» **What to produce**
An unchanged copy of each entry below is needed; keep the pictures out of it.

» **Supplied data**
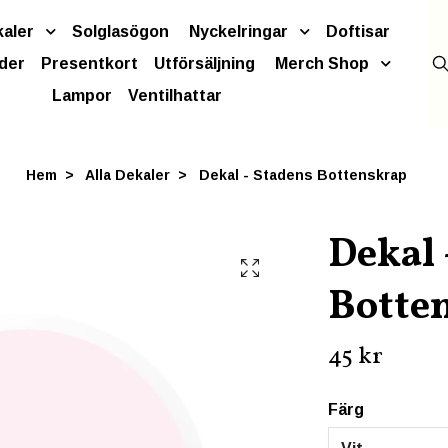
kaler
Solglasögon
Nyckelringar
Doftisar
der
Presentkort
Utförsäljning
Merch Shop
Lampor
Ventilhattar
Hem
Alla Dekaler
Dekal - Stadens Bottenskrap
Dekal 
Botte
45 kr
Färg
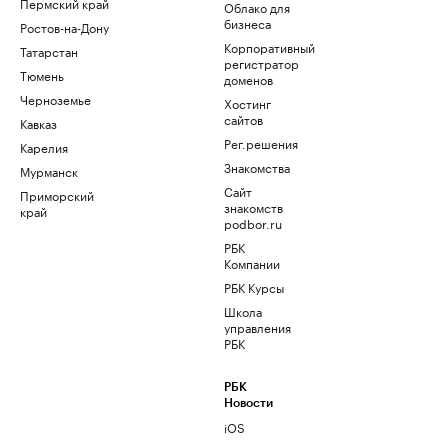
Пермский край
Облако для
бизнеса
Ростов-на-Дону
Корпоративный
Татарстан
регистратор
Тюмень
доменов
Черноземье
Хостинг
сайтов
Кавказ
Рег.решения
Карелия
Знакомства
Мурманск
Сайт
Приморский
знакомств
край
podbor.ru
РБК
Компании
РБК Курсы
Школа
управления
РБК
РБК
Новости
iOS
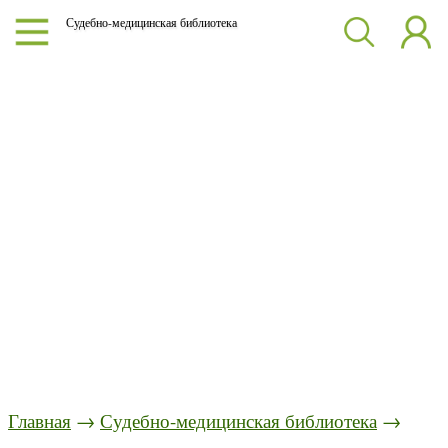
Судебно-медицинская библиотека
Главная
→
Судебно-медицинская библиотека
→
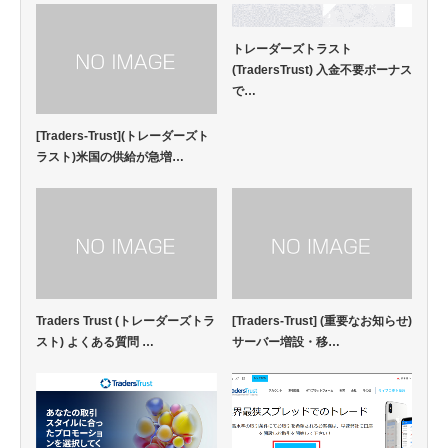
トレーダーズトラスト
(TradersTrust) 入金不要ボーナス
で…
[Traders-Trust](トレーダーズト
ラスト)米国の供給が急増…
Traders Trust (トレーダーズトラ
[Traders-Trust] (重要なお知らせ)
スト) よくある質問 …
サーバー増設・移…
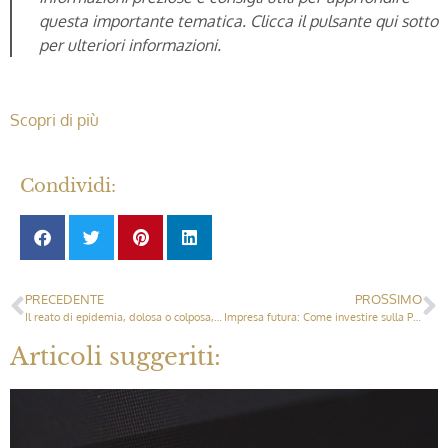
questa importante tematica. Clicca il pulsante qui sotto
per ulteriori informazioni.
Scopri di più
Condividi:
PRECEDENTE
PROSSIMO
Il reato di epidemia, dolosa o colposa, come reato commissivo a firma vincolata: due casi esemplari.
Impresa futura: Come investire sulla PREVENZIONE
Articoli suggeriti:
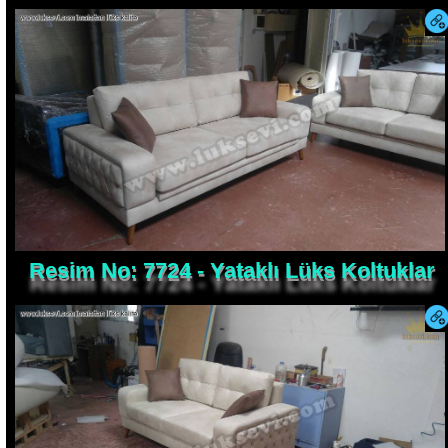
Resim No: 7724 - Yataklı Lüks Koltuklar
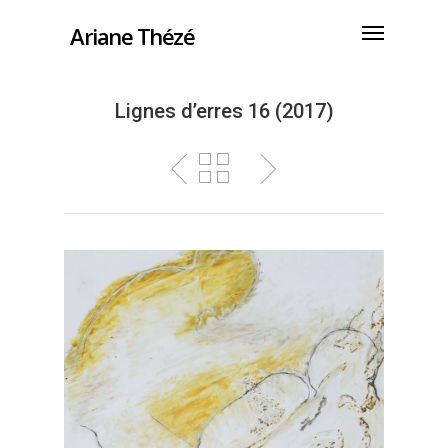
Ariane Thézé
Lignes d’erres 16 (2017)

» **Answer**
kaler
Solglasögon
Nyckelringar
Doftisar
der
Presentkort
Utförsäljning
Merch Shop
Lampor
Ventilhattar
Hem
Alla Dekaler
Dekal - Stadens Bottenskrap
Dekal 
Botte
45 kr
Färg
Пермский край
Облако для
бизнеса
Ростов-на-Дону
Корпоративный
Татарстан
регистратор
Тюмень
доменов
Черноземье
Хостинг
сайтов
Кавказ
Рег.решения
Карелия
Знакомства
Мурманск
Сайт
Приморский
знакомств
край
podbor.ru
РБК
Компании
РБК Курсы
Школа
управления
РБК
РБК
Новости
iOS
Судебно-медицинская библиотека
Главная
→
Судебно-медицинская библиотека
→
トレーダーズトラスト
(TradersTrust) 入金不要ボーナス
で…
[Traders-Trust](トレーダーズト
ラスト)米国の供給が急増…
Traders Trust (トレーダーズトラ
[Traders-Trust] (重要なお知らせ)
スト) よくある質問 …
サーバー増設・移…
questa importante tematica. Clicca il pulsante qui sotto
per ulteriori informazioni.
Scopri di più
Condividi:
PRECEDENTE
PROSSIMO
Il reato di epidemia, dolosa o colposa, come reato commissivo a firma vincolata: due casi esemplari.
Impresa futura: Come investire sulla PREVENZIONE
Articoli suggeriti:
Resim No: 7724 - Yataklı Lüks Koltuklar
Ariane Thézé
Lignes d’erres 16 (2017)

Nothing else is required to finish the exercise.